Morgue workers unload victims of a sectarian slaughter in Balad
One of the consequences of the descent of Iraq into near anarchy is that even moderate Iraqis are now seeking the protection of extremists.

I believe that most Iraqis welcomed the overthrow of Saddam Hussein. That most Iraqis find the terrorists and radical sectarians in their midst to be abhorrant. But what happened over the last two weeks in Balad, a Tigris River city north of Baghdad, is an example of what is occurring in Baghdad and throughout much of Iraq as civil order disintegrates three and a half years into the hapless American-led occupation:
Earlier this month, two or three Sunni men, one a local Al Qaeda leader, were killed in Balad by Shiites.

Sunni insurgents then took their revenge, kidnapping and beheading 17 Shiite laborers. U.S. troops arrested two police officers for their alleged involvement in the deaths.

Following the beheadings, the Shiite elders of Balad phoned an office of powerful Shiite cleric Moqtada al-Sadr in Baghdad. They asked for protection and, I can only presume, revenge. Sadr leads the Mahdi Army, the most feared Shiite militia in Iraq.

The Kadhimiyah branch of the Madhi Army responded en masse.

Early the next day, loudspeakers on Shiite mosques in Balad broadcast warnings that all Sunnis were to leave within 48 hours. Shiite gunmen set up checkpoints at the edge of town, questioning the occupants of passing vehicles about whether they were Shiite or Sunni.

Some Sunnis did not make it through the checkpoints alive and an orgy of killings that took as many as 80 lives followed.

By Sunday, there were virtually no Sunnis left in Balad.
This footnote that speaks volumes about the power of militas and hatred with which U.S. and Iraqi troops are viewed:
Although there was a sizeable U.S. military presence nearby, they were not asked to intervene when it became obvious that a slaughter was underway. And it was only after the slaughter ended that the Iraqi government ordered a regiment into the city.
More here.

Pretend that the aforementioned slaughter in Balad and incidents like it never happened.
That's what U.S. commanders are doing in making the preposterous assertion that Iraqi security forces will be ready to take over from American troops in 12 to 18 months or so.

Note that that's what they said 18 months ago.

Note further that there was -- gasp! -- a blackout during the press conference at command headquarters in Baghdad.
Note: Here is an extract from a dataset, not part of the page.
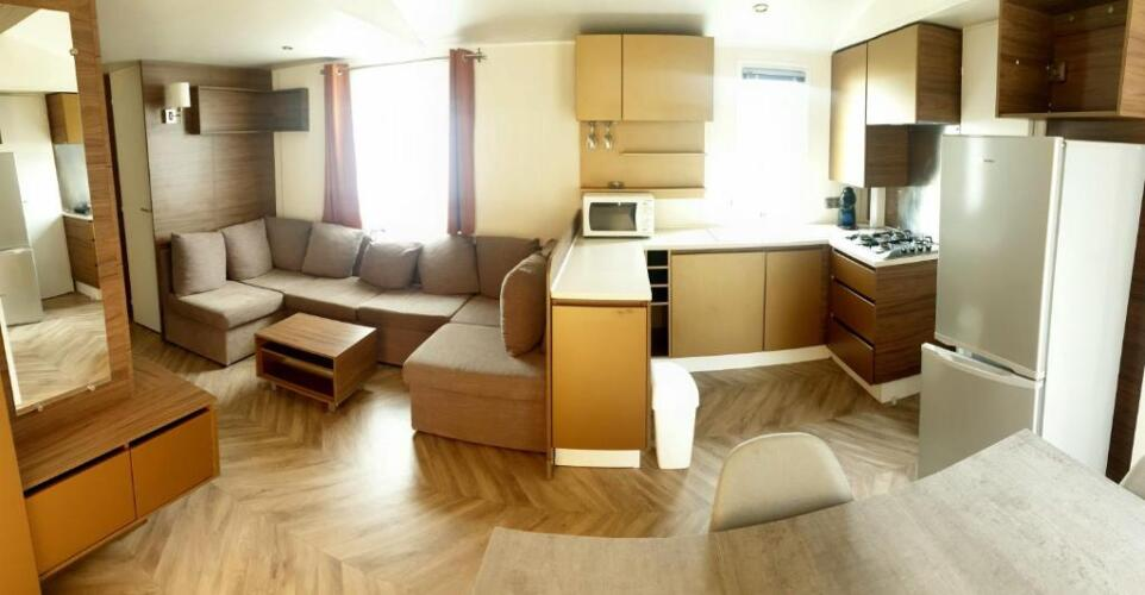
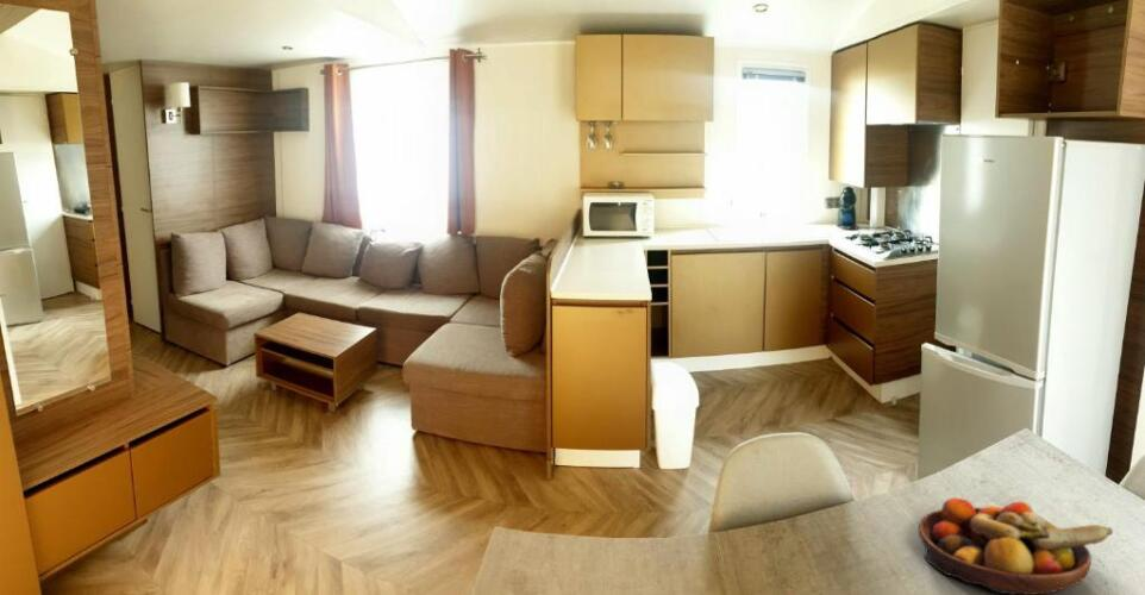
+ fruit bowl [916,496,1114,595]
That's right, over three and a half years after the invasion there still isn't reliable electrical service even in the fricking Green Zone.
More here.


U.S. commanders are negotiating an amnesty with Sunni insurgents to try to defuse the chaotic state of Iraq and pave the way for disarmament of Shiite militias, according to a story in The Times of London.

The Times says that:
"The tactic marks a dramatic reversal of policy by the U.S. military, which blocked attempts to pardon insurgents with American blood on their hands after handing over sovereignty to a secular Iraqi Government in June 2004.

"The U-turn comes amid the bloodiest fighting for two years and growing domestic opposition to the war as Americans prepare to vote in crucial midterm elections.

"Even as President Bush convened emergency talks with his generals and national security advisers to review strategy in Iraq, commanders on the ground were negotiating a peace deal. Observers expect leaders of the Sunni insurgency to join a peace conference early next month."

More here.

(Photograph by Bassim Daham/The Associated Press)


Vigilante said...

Promises, lies, and spins: they're running outta pitches. The bases are loaded and they're throwing pitch-outs. End game is near.

Shaun Mullen said...

Yup. No extra innings for these clowns.